**Exercise data:**
···

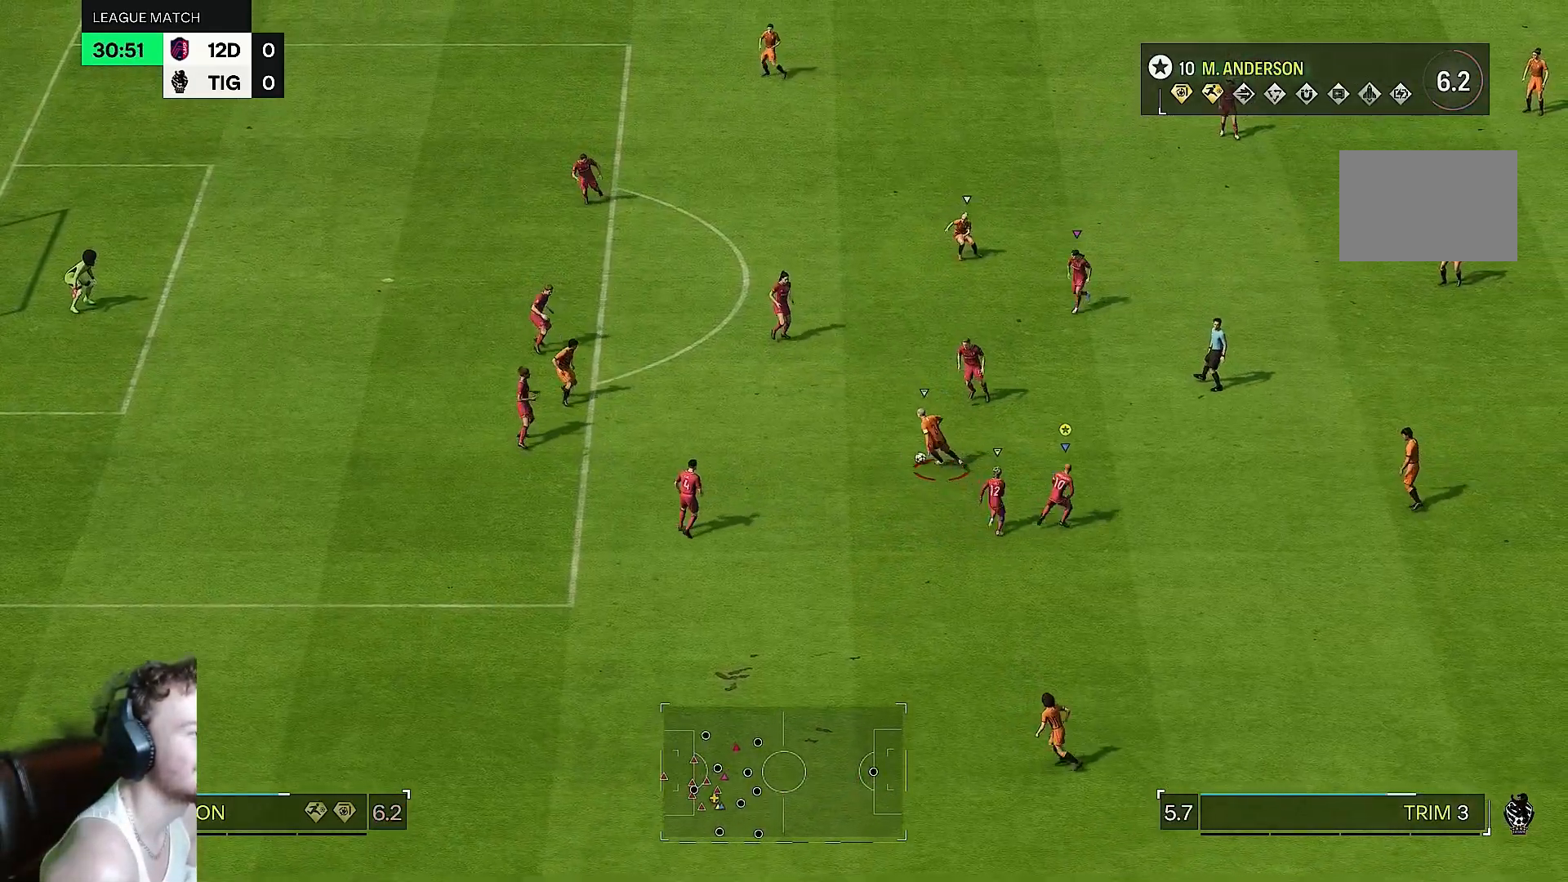
{"dt_ms": 500, "buttons": [], "left_stick": "down", "right_stick": "center", "events": [[83, "left_stick", "down-right"], [167, "R2", "up"], [483, "left_stick", "down"]]}
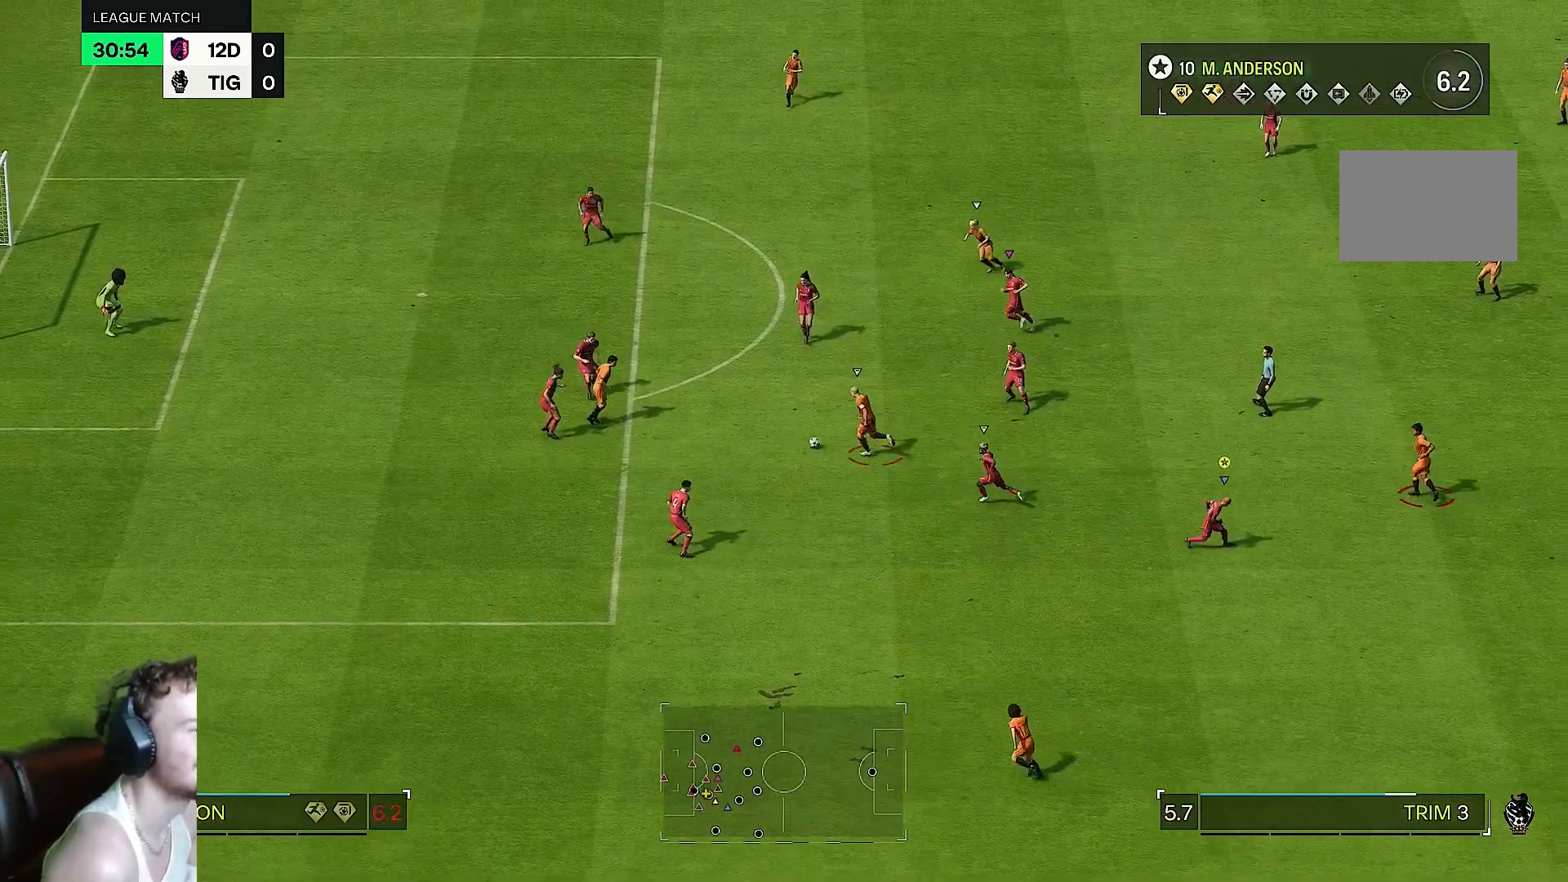
{"dt_ms": 500, "buttons": [], "left_stick": "center", "right_stick": "center", "events": [[267, "left_stick", "center"]]}
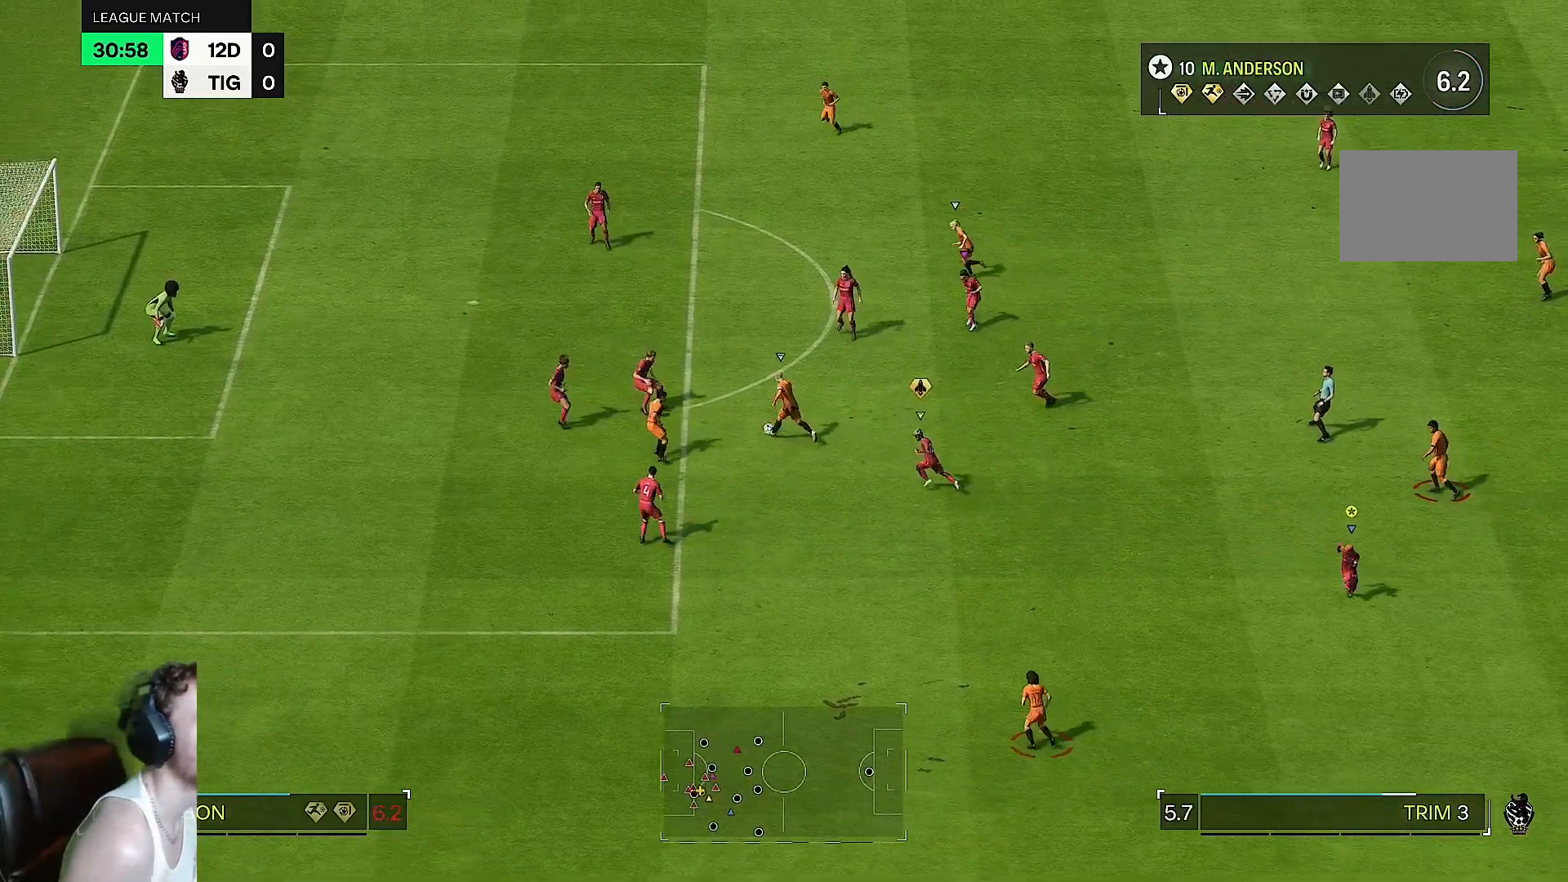
{"dt_ms": 500, "buttons": [], "left_stick": "right", "right_stick": "center", "events": [[300, "left_stick", "right"]]}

···

**Work item:**
Set down all of the data word for word; no pictures belong in it.

**Exercise result:**
{"dt_ms": 500, "buttons": [], "left_stick": "down", "right_stick": "center", "events": [[83, "left_stick", "down-right"], [167, "R2", "up"], [483, "left_stick", "down"]]}
{"dt_ms": 500, "buttons": [], "left_stick": "center", "right_stick": "center", "events": [[267, "left_stick", "center"]]}
{"dt_ms": 500, "buttons": [], "left_stick": "right", "right_stick": "center", "events": [[300, "left_stick", "right"]]}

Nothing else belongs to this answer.